One thing that isn’t: a huge paycheck.

“Honestly, we can’t pay super high rates. We’re a widget consumer good company. We’re not Twitter,” Hahn said. “We do need to effectively compete in a way that we can, so we offer a reasonable, nice, work-life balanced lifestyle.”

It’s unclear how much more interest the four-day workweek has drummed up among job candidates at Nomad because the company wasn’t actively hiring before implementing the new schedule. But Hahn's currently interviewing for a marketer position, and all three candidates he’s spoken with have shown interest in the four-day workweek.

“People are definitely noticing it and very keen on it,” Hahn said.

Although Hahn said the four-day workweek had been “a strong retainer,” Nomad has lost a couple of employees who were willing to give up a four-day workweek for a bigger salary.

“They very clearly had to make a hard decision,” Hahn said. “For some people, more money at another company is just worth it.”

You have a plan to enforce the no-Friday rule

Initially, some Nomad employees fell into what Hahn termed the “unlimited PTO complex, where everyone doesn’t take any vacation at all.”

“It was like, ‘Oh, I’ll just get to that on Friday,’” Hahn said. “I think getting people to do that and setting the culture is super critical, and if upper management is saying one thing but acting differently, it’s going to set off a chain of bad culture.”

Hahn would hold the line by telling employees that he wasn’t going to work on Friday and they shouldn’t either.

“Go to the beach,” Hahn said. “Literally, I’m not going to do shit.
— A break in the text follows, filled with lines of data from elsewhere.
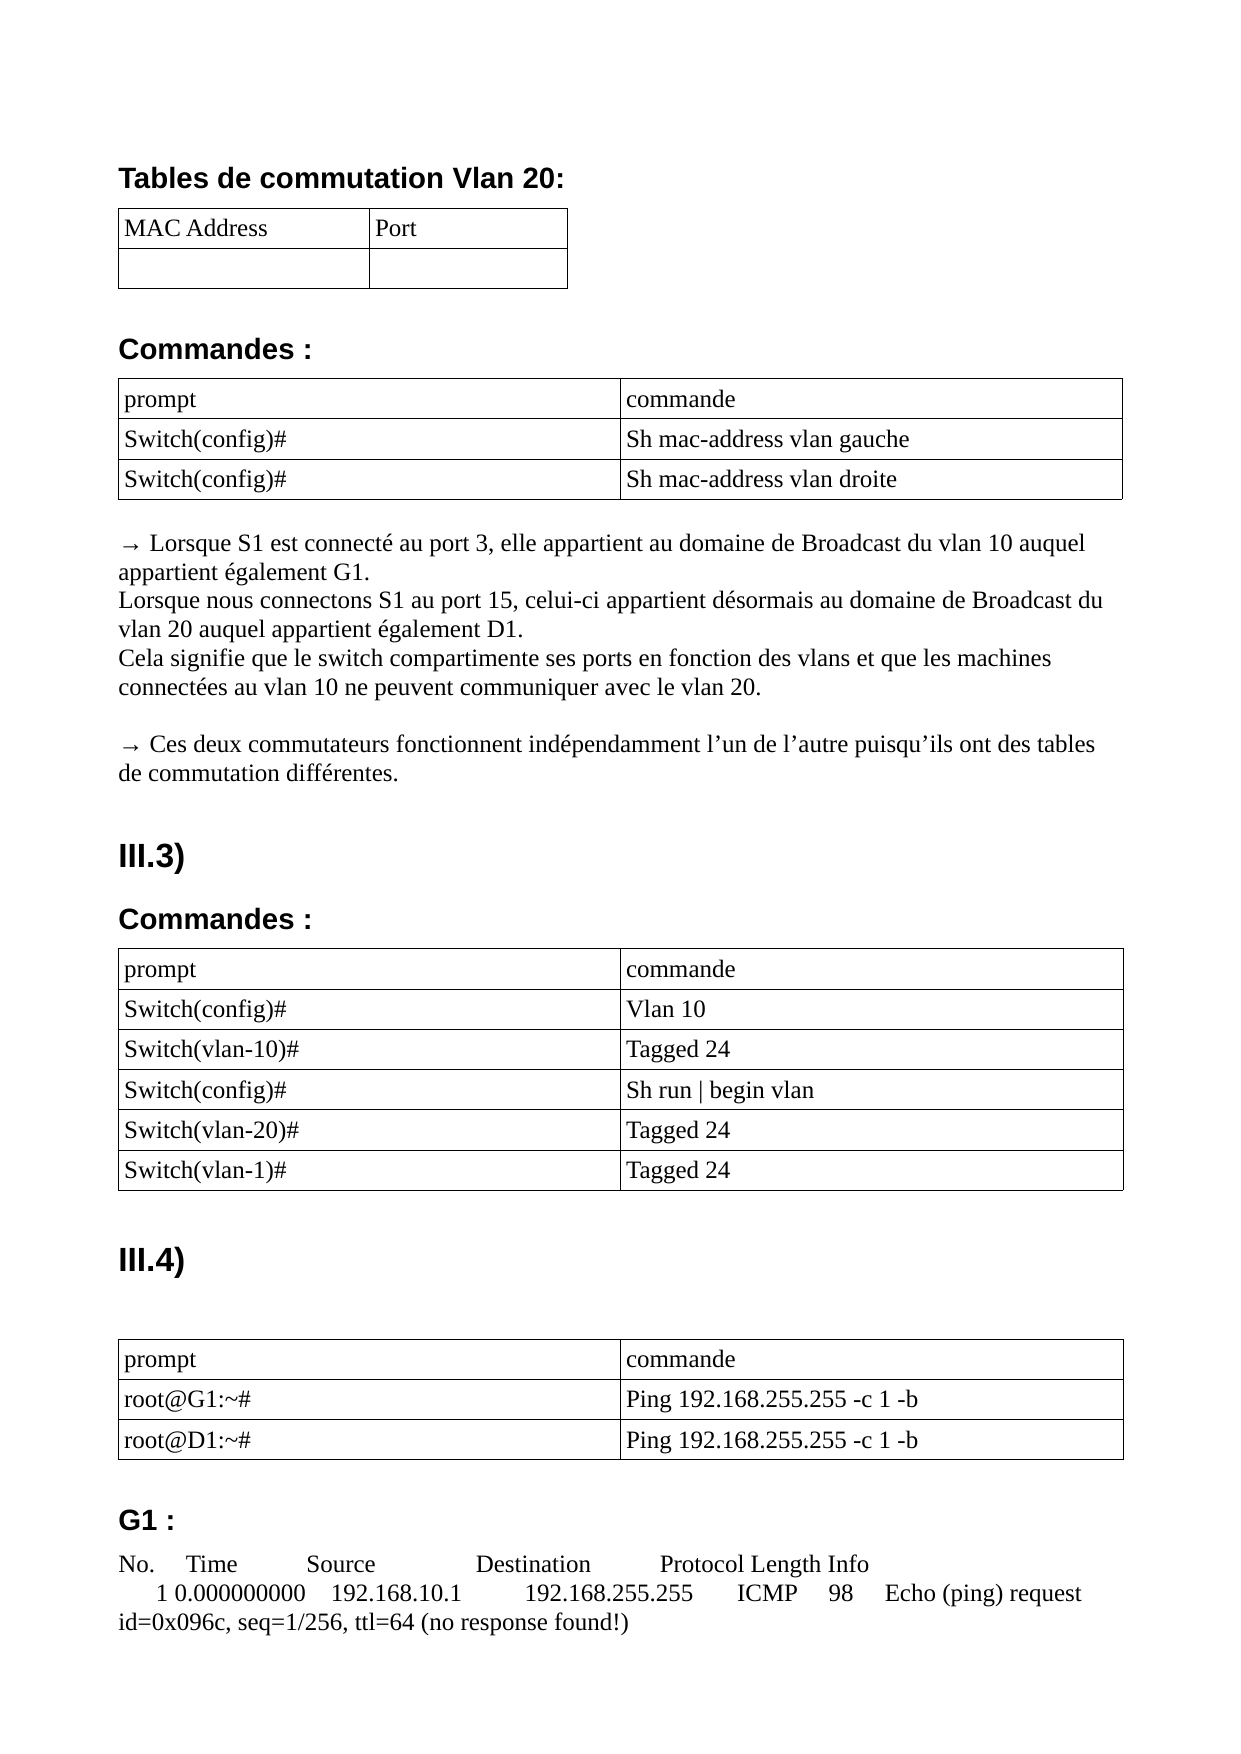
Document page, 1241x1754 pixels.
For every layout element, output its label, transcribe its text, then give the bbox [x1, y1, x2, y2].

table_header prompt [119, 949, 620, 988]
text Cela signifie que le switch compartimente ses ports en fonction des vlans et que les machines connectées au vlan 10 ne peuvent communiquer avec le vlan 20. [118, 643, 1122, 700]
table_header Port [370, 209, 567, 248]
text 1 0.000000000 192.168.10.1 192.168.255.255 ICMP 98 Echo (ping) request id=0x096c, seq=1/256, ttl=64 (no response found!) [118, 1578, 1122, 1635]
table_cell Switch(config)# [119, 1070, 620, 1109]
table_cell Switch(config)# [119, 419, 620, 459]
table_header commande [621, 949, 1123, 988]
table_cell Ping 192.168.255.255 -c 1 -b [621, 1420, 1123, 1459]
table_header commande [621, 379, 1122, 418]
table_cell [370, 249, 567, 288]
table_cell root@D1:~# [119, 1420, 620, 1459]
table_header MAC Address [119, 209, 369, 248]
table_header commande [621, 1340, 1123, 1379]
table_cell Switch(vlan-1)# [119, 1151, 620, 1190]
subtitle III.3) [118, 836, 1122, 875]
table_cell Sh mac-address vlan droite [621, 460, 1122, 499]
table_cell Switch(vlan-20)# [119, 1110, 620, 1150]
table_header prompt [119, 379, 620, 418]
subtitle Tables de commutation Vlan 20: [118, 161, 1122, 195]
table_cell Switch(config)# [119, 990, 620, 1029]
table_cell Switch(vlan-10)# [119, 1030, 620, 1069]
subtitle III.4) [118, 1240, 1122, 1278]
table_cell Sh mac-address vlan gauche [621, 419, 1122, 459]
text → Ces deux commutateurs fonctionnent indépendamment l’un de l’autre puisqu’ils ont des tables de commutation différentes. [118, 729, 1122, 787]
table_cell Ping 192.168.255.255 -c 1 -b [621, 1380, 1123, 1419]
table_cell Sh run | begin vlan [621, 1070, 1123, 1109]
table_cell Switch(config)# [119, 460, 620, 499]
table_cell Vlan 10 [621, 990, 1123, 1029]
text No. Time Source Destination Protocol Length Info [118, 1549, 1122, 1578]
table_cell Tagged 24 [621, 1110, 1123, 1150]
subtitle G1 : [118, 1503, 1122, 1537]
subtitle Commandes : [118, 902, 1122, 936]
text → Lorsque S1 est connecté au port 3, elle appartient au domaine de Broadcast du vlan 10 auquel appartient également G1. [118, 528, 1122, 585]
table_cell Tagged 24 [621, 1030, 1123, 1069]
text Lorsque nous connectons S1 au port 15, celui-ci appartient désormais au domaine de Broadcast du vlan 20 auquel appartient également D1. [118, 585, 1122, 643]
subtitle Commandes : [118, 332, 1122, 366]
table_header prompt [119, 1340, 620, 1379]
table_cell root@G1:~# [119, 1380, 620, 1419]
table_cell [119, 249, 369, 288]
table_cell Tagged 24 [621, 1151, 1123, 1190]
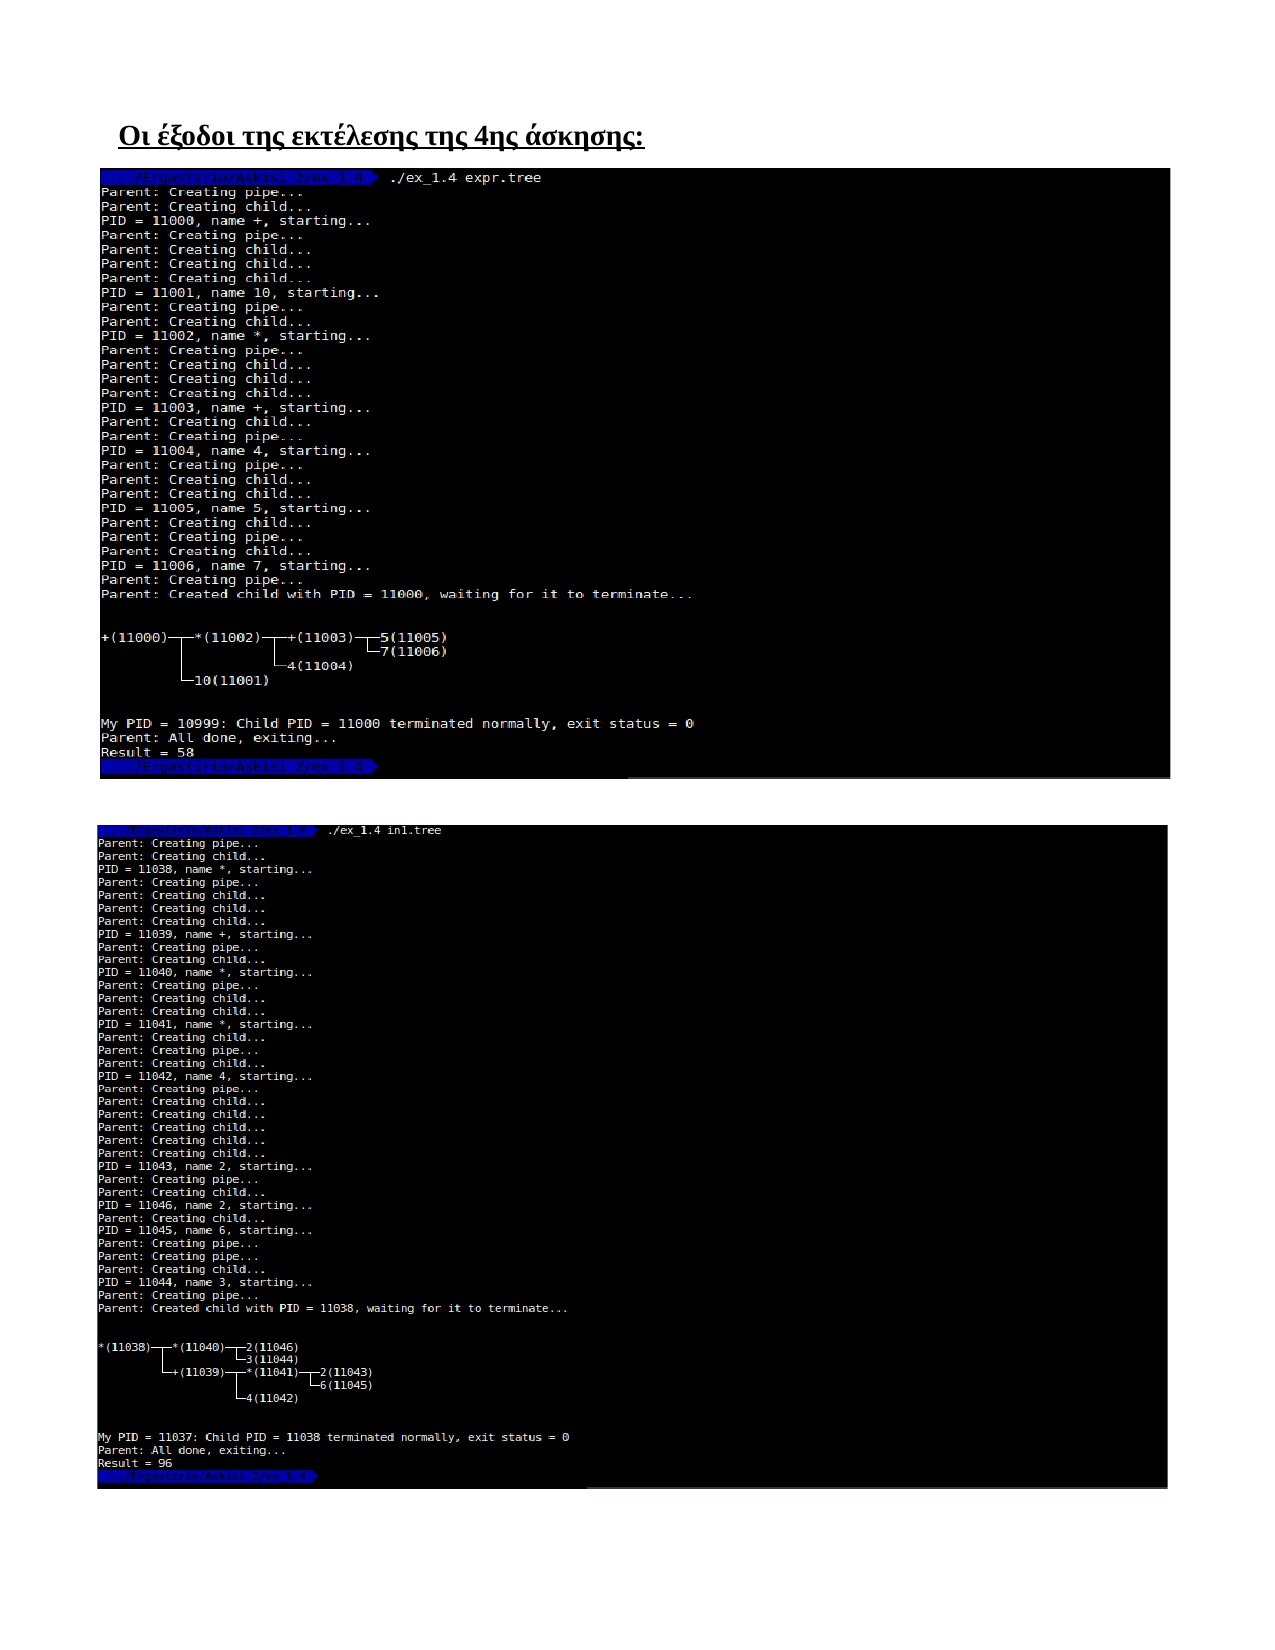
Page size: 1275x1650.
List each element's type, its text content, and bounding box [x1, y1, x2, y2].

picture [100, 168, 1171, 779]
picture [97, 825, 1168, 1489]
text Οι έξοδοι της εκτέλεσης της 4ης άσκησης: [118, 118, 1157, 152]
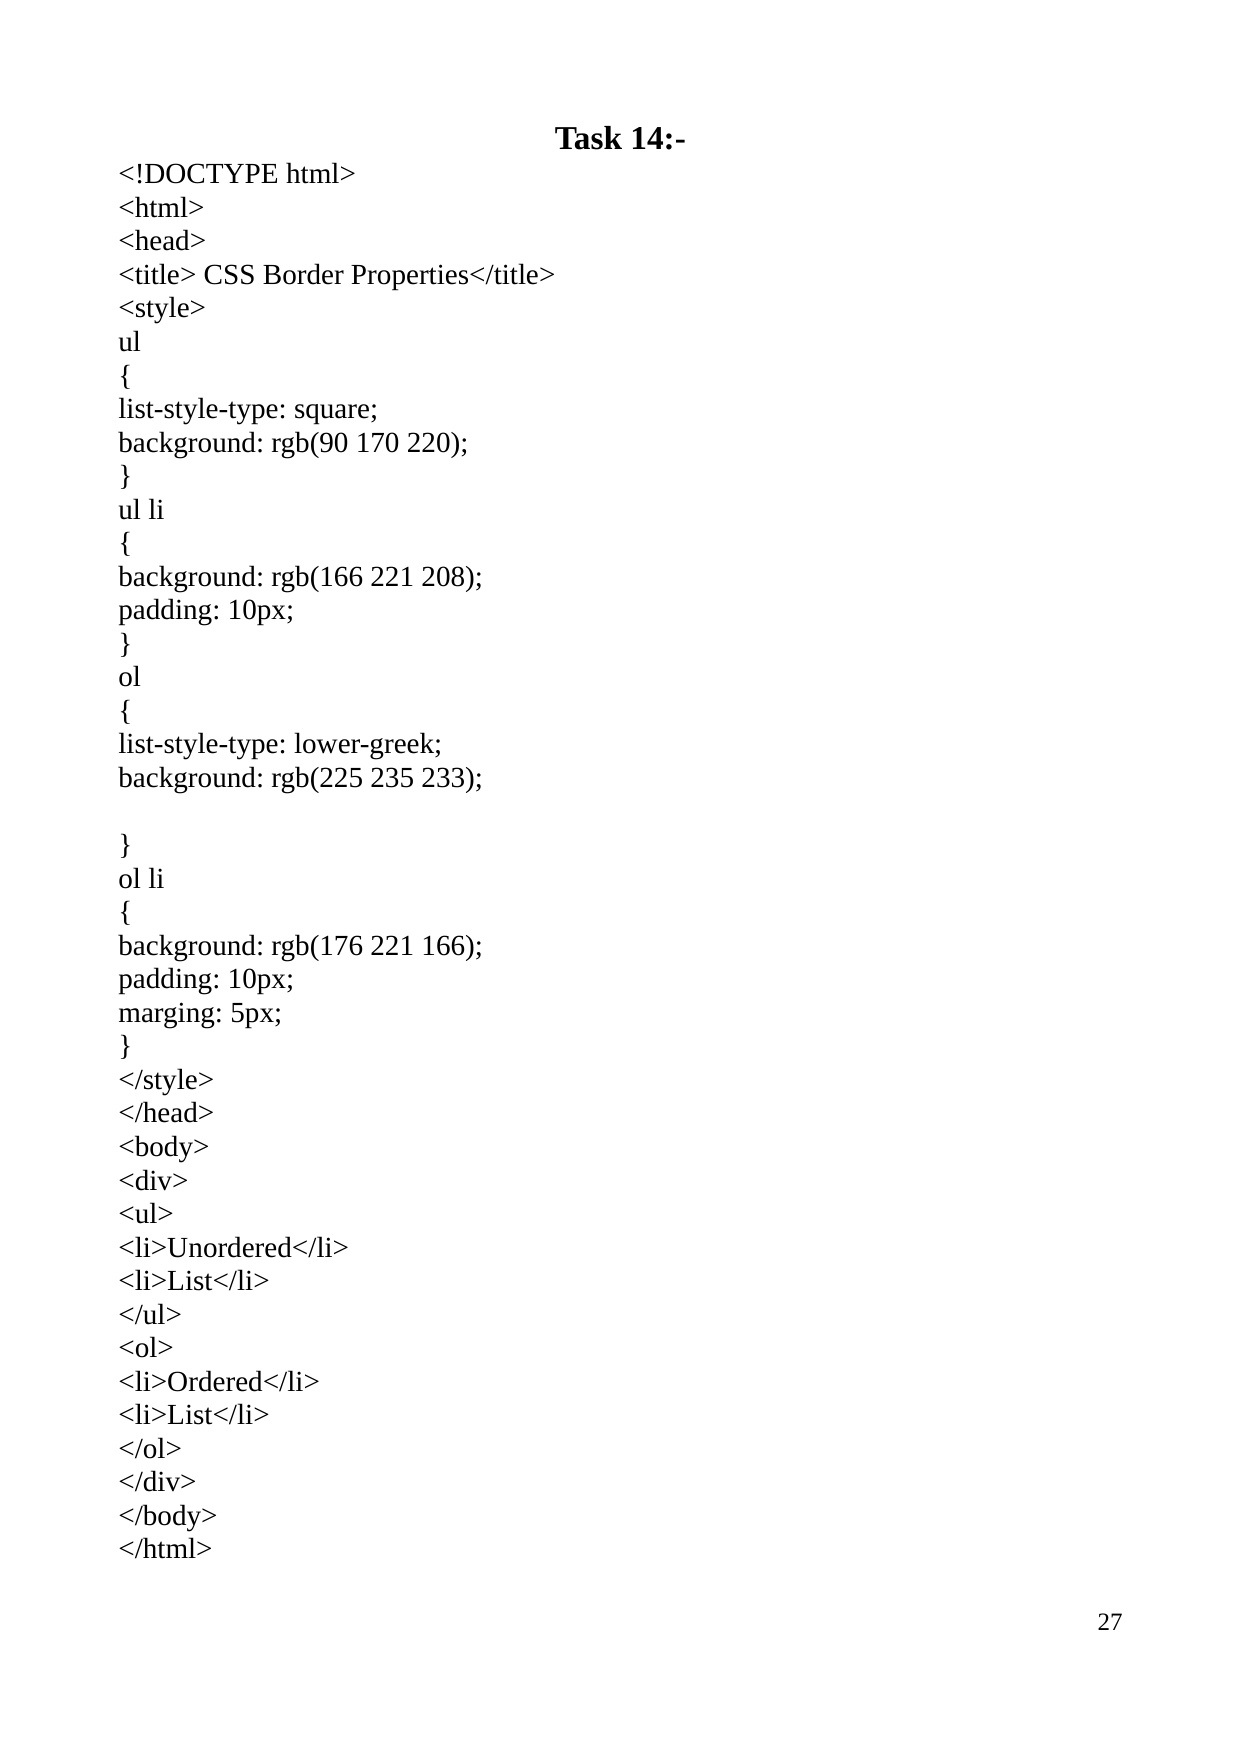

I don’t expect you to do shit. If there’s an emergency, or it’s Q4 holiday chaos, yeah — we can do a little Friday stuff.”

But otherwise, don’t work on Friday, Hahn said.

Your newer employees will still be learning

Nomad still encourages earlier-career employees to use the extra time for professional development. Having Fridays off creates an opportunity for younger workers to build skills — Hahn gave Microsoft Excel as an example.

It’s not required, Hahn said, but he tells employees that “if you want to get a raise in life, these are good skills to have.”

“It’s a personal growth thing,” Hahn said. “That’s what some of the hungrier Nomads are doing, is trying to do that learning on Fridays. Not doing work for Nomad.”